Fakt ist, immer mehr Menschen nutzen die Möglichkeit unabhängig vom Wahltag zu wählen. Seit der Wahlrechtsänderung im Jahr 2008 dürfen sie dies auch offiziell. Zuvor war die Stimmabgabe außerhalb des Wahllokals rechtlich nur möglich, sofern triftige Hinderungsgründe Vorlagen.
Klar ist aber auch, der größte Teil aller Wähler ist nach wie vor im Wahllokal anzutreffen. Berücksichtigt man jedoch das vermutete Altersgefälle, ist davon auszugehen, dass es eine Relevanzsteigerung für das Thema geben wird. Aber leider sind es trotzdem noch immer bloß Spekulationen, wenn davon ausgegangen wird, dass besonders junge Menschen die Möglichkeit der Briefwahl nutzen. Es stellt sich deshalb die Frage, warum sich die Demoskopie anscheinend nicht für das Thema interessiert? Es wäre sicherlich spannend, im Rahmen der Interviews für die Sonntagsfrage mit abzufragen, ob die vorzeitige Stimmabgabe geplant oder bereits erfolgt ist.
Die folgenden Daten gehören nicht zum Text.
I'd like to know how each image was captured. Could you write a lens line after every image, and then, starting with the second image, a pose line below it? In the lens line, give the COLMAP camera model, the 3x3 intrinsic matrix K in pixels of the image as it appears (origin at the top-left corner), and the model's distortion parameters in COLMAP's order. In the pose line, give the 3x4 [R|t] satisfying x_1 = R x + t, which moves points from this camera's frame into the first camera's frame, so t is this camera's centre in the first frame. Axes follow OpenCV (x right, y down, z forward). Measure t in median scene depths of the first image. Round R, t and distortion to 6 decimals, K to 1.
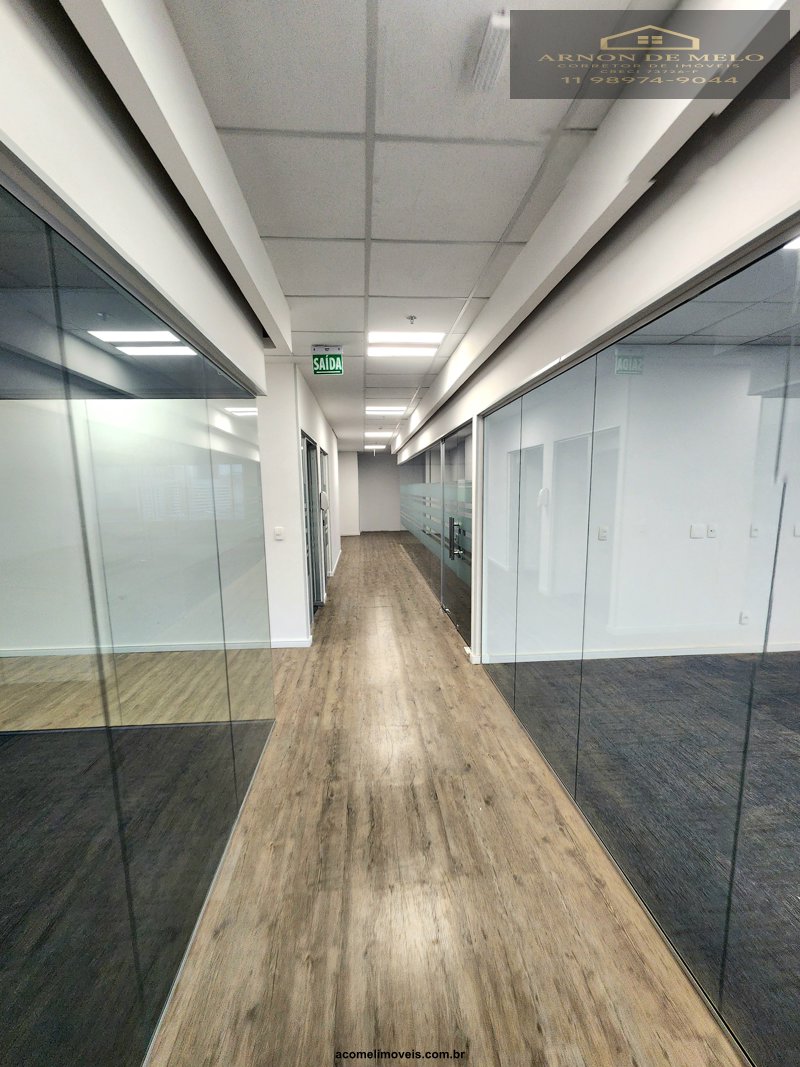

Die Frage, die sich mir immer wieder stellt ist, ob die Wahlbeteiligung ohne die Möglichkeit der vorzeitigen Briefwahl seit Jahren kontinuierlich sinken würde.
Kaum jemand scheint sich zu fragen, welchen Einfluss Briefwahlen auf Wahlabläufe und -ergebnisse haben. Genauso scheint fast niemand die Briefwahl in Frage zu stellen. Sie ist als allgemeingültige Variante der Stimmabgabe inzwischen anscheinend voll anerkannt. Die gesetzlichen Sozialversicherungsträger in Deutschland führen die Sozialwahl als reine Briefwahl durch und Parteien stellen auf dem Postweg ihre personellen und politischen Entscheidungen zur Abstimmung. Doch kaum jemand äußert Angst vor Manipulationen – oder sie werden für den Komfort bewusst in Kauf genommen. Dabei sind die Möglichkeiten des Betrugs bei der Briefwahl vielfältig. An dem Prozess sind so viele Menschen beteiligt, dass Manipulationen nur schwer zu bemerken sind.
Klar ist, dass es einen Modernisierungsbedarf gibt, was die Möglichkeiten der Stimmabgabe angeht. Aber sind Briefwahlen die Lösung?
Gewählt wird daheim
Über das Wahlergebnis in Bayern wurde inzwischen bereits viel geschrieben. Ein Ergebnis des Wahlabends fand jedoch nur am Rande Erwähnung: der rasante Anstieg an Briefwählern.
Dabei schrieb die Süddeutsche bereits zwei Tage vor der Wahl:
„In München beantragten bis Freitagvormittag etwa 257.000 Wähler ihre Stimmzettel. Das sind fast 80 Prozent mehr als bei der letzten Wahl – und bereits deutlich mehr als ein Viertel aller Wahlberechtigten. Nürnberg zählte 75.000 ausgegebene Wahlunterlagen, vor fünf Jahren waren es nur 46.000.“
In Augsburg habe die Stadt sogar noch Wahlunterlagen nachbestellen müssen (Augsburger Allgemeine: „Briefwahl sorgt für Engpässe“).
Die Argumente der Briefwähler sind vielfältig, doch gerade für junge Menschen scheint es inzwischen selbstverständlich, die Möglichkeit zu nutzen, schon vorab die Stimme abgeben zu können. Dabei geht es häufig um die Flexibilität, die man sich für einen freien Sonntag bewahren möchte, aber auch um die Möglichkeit, den Wahlzettel ohne zeitlichen Druck daheim studieren zu können.
Noch bis 2008 war die Briefwahl nur möglich, wenn man theoretisch einen Hinderungsgrund für die Stimmabgabe im eigenen Wahlbezirk nachweisen konnte. Im März 2008 wurde dieser Passus gestrichen und seitdem kann ein Briefwahlantrag auch dann gestellt werden, wenn kein Hinderungsgrund vorliegt (siehe wahlrecht.de).